• Exercise prompt: Every line with "تقارير" in it must be copied from the data.

• Supplied data:
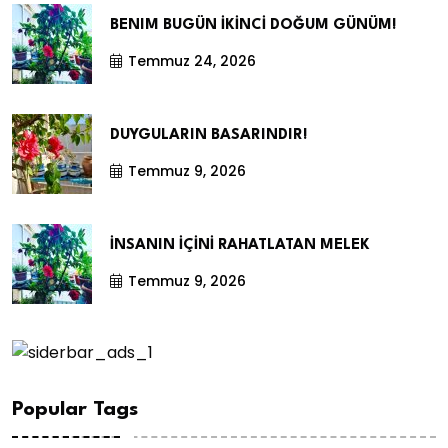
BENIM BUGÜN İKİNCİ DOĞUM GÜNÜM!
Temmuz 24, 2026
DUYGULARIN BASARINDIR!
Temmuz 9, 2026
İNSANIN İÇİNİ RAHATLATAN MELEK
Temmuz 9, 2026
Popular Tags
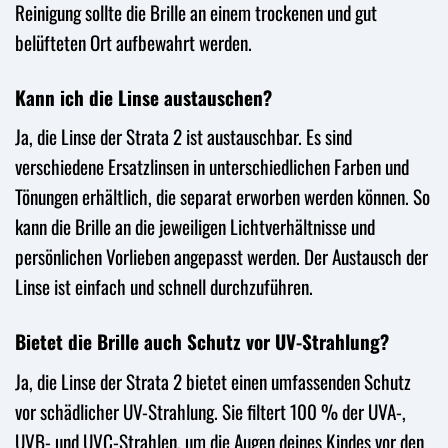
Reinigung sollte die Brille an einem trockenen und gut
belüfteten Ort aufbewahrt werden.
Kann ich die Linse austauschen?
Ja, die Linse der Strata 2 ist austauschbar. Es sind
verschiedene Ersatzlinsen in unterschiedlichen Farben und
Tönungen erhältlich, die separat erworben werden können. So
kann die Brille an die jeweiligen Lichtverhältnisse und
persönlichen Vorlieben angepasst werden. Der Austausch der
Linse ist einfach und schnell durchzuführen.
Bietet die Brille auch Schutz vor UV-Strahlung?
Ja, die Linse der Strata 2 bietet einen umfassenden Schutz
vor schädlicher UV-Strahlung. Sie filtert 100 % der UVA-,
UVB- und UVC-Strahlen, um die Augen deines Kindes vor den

...

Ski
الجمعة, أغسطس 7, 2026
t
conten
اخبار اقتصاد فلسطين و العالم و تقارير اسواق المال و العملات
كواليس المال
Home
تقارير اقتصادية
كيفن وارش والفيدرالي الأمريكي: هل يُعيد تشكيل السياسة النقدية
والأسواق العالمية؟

• Task output:
اخبار اقتصاد فلسطين و العالم و تقارير اسواق المال و العملات
تقارير اقتصادية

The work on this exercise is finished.